ABM generation of a synthetic population

Activity-based models describe demand at the level of individual persons, not person groups as in conventional models. A data set of households and persons is therefore required that represents the entire population in the modeling region.

The input is the result of a generally national random sample household survey with travel diaries and various statistics on personal and household attributes at different aggregation levels (User Manual: ABM population synthesizer), for example:

Number of persons per location
Age distribution per traffic zone
Number of cars per zip code area
Number of employees per municipality

Similar to aggregated demand models, the household survey does not have to originate from the planning area. It will be adjusted accordingly anyway with the help of the socio-economic data of the planning area. The spatial resolution at which the socio-economic data is used is not predefined. It depends on the data situation and may be available at different levels.

The procedure selects suitable households from the sample for each location in such a way that all statistics are as accurate as possible and deviate as little as possible from the original sample population. The selected households are "cloned" into the location together with their household members and, if applicable, their tours.

The procedure works its way from the highest level of aggregation to the most detailed level.
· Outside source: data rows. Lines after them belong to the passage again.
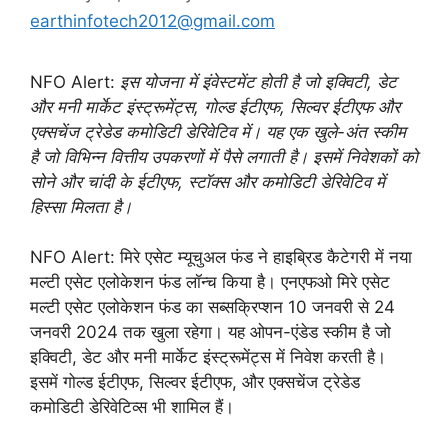
earthinfotech2012@gmail.com
NFO Alert:
इस योजना में इंवेस्टमेंट होती है जो इक्विटी, डेट
और मनी मार्केट इंस्ट्रूमेंट्स, गोल्ड ईटीएफ, सिल्वर ईटीएफ और
एक्सचेंज ट्रेडेड कमोडिटी डेरिवेटिव में। यह एक खुले-अंत स्कीम
है जो विभिन्न वित्तीय उपकरणों में पैसे लगाती है। इसमें निवेशकों को
सोने और चांदी के ईटीएफ, स्टॉक्स और कमोडिटी डेरिवेटिव में
हिस्सा मिलता है।
NFO Alert: मिरे एसेट म्यूचुअल फंड ने हाइब्रिड कैटेगरी में नया
मल्‍टी एसेट एलोकेशन फंड लॉन्‍च किया है। एनएफओ मिरे एसेट
मल्टी एसेट एलोकेशन फंड का सब्‍सक्रिप्‍शन 10 जनवरी से 24
जनवरी 2024 तक खुला रहेगा। यह ओपन-एंडेड स्कीम है जो
इक्विटी, डेट और मनी मार्केट इंस्ट्रूमेंट्स में निवेश करती है।
इसमें गोल्ड ईटीएफ, सिल्वर ईटीएफ, और एक्सचेंज ट्रेडेड
कमोडिटी डेरिवेटिव्स भी शामिल हैं।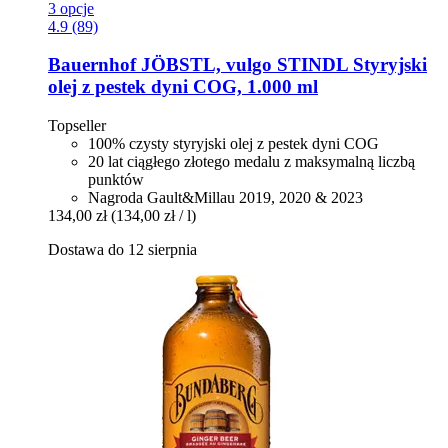
3 opcje
4.9 (89)
Bauernhof JÖBSTL, vulgo STINDL
Styryjski
olej z pestek dyni COG, 1.000 ml
Topseller
100% czysty styryjski olej z pestek dyni COG
20 lat ciągłego złotego medalu z maksymalną liczbą
punktów
Nagroda Gault&Millau 2019, 2020 & 2023
134,00 zł
(134,00 zł / l)
Dostawa do 12 sierpnia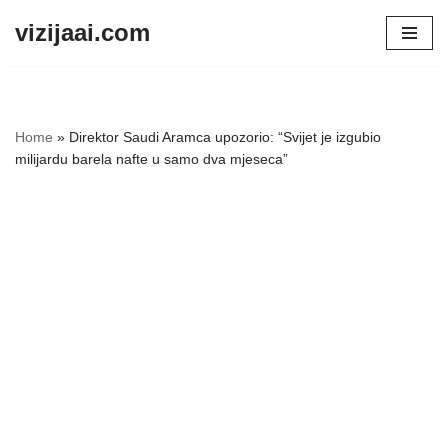
vizijaai.com
Skip
to
content
Home
»
Direktor Saudi Aramca upozorio: “Svijet je izgubio
milijardu barela nafte u samo dva mjeseca”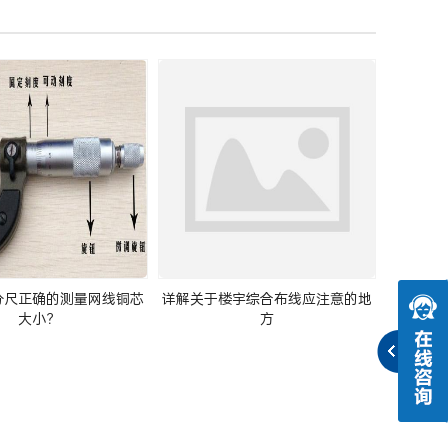
分尺正确的测量网线铜芯
详解关于楼宇综合布线应注意的地
大小？
方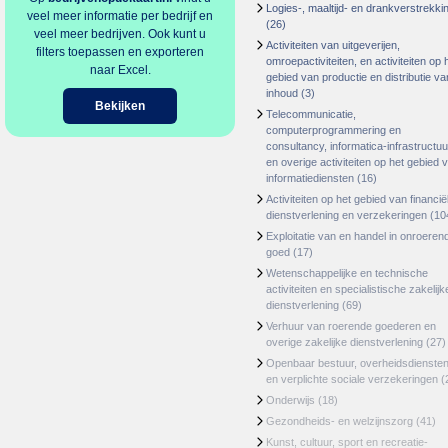
Logies-, maaltijd- en drankverstrekki
veel meer informatie per bedrijf en
(26)
veel meer bedrijven. Ook kunt u
Activiteiten van uitgeverijen,
filters toepassen en exporteren
omroepactiviteiten, en activiteiten op 
naar Excel.
gebied van productie en distributie va
inhoud
(3)
Bekijken
Telecommunicatie,
computerprogrammering en
consultancy, informatica-infrastructuu
en overige activiteiten op het gebied 
informatiediensten
(16)
Activiteiten op het gebied van financië
dienstverlening en verzekeringen
(10
Exploitatie van en handel in onroeren
goed
(17)
Wetenschappelijke en technische
activiteiten en specialistische zakelijk
dienstverlening
(69)
Verhuur van roerende goederen en
overige zakelijke dienstverlening
(27)
Openbaar bestuur, overheidsdienste
en verplichte sociale verzekeringen
(
Onderwijs
(18)
Gezondheids- en welzijnszorg
(41)
Kunst, cultuur, sport en recreatie-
In each stage, the population of the previous stage is distributed as appropriately as possible to the objects of the current stage. In the example mentioned, a total population is first generated for the planning area, which is then suitably distributed to the municipalities, then for each municipality to the zip code areas below, from there to the traffic zones, and finally to the locations. The base households from which the synthetic population is to be generated must exist in the model, including the associated persons and, if applicable, their tours. The activity location where these households are located is irrelevant, as the final location is only determined during the procedure.

In the model, the statistical key data is kept at locations and surface objects, i.e. at (main) zones, territories, and/or surface POIs. These objects form a hierarchy. The allocation of an object to an object above it in the hierarchy is either defined in the data model - for example, zones have an allocation to their main zone - or it is calculated geometrically, such as the allocation of locations to a territory. Locations form the lowest level in the hierarchy. There must always be at least one constraint for them, usually the number of persons or number of households.

The constraints are sorted according to their importance: The location condition is at the top, and at the same time the most important. The algorithm tries to adhere to these as far as possible. The less important a condition is, the more likely it is that a violation will be accepted in favor of more important conditions. With the exception of the first condition, the other conditions - and therefore their importance - can be shifted in any order. In particular, they do not have to follow the hierarchy of their geographic levels.

When defining the constraints, the target value, an attribute at the objects of a geographic level, is compared with a household attribute or a household formula. The resulting condition is: The sum of the household attribute across all households within a geographical object should (as far as possible) be identical to the target value, i.e. the attribute value of this object.

Target and household values are always integers. Otherwise they are rounded before calculation.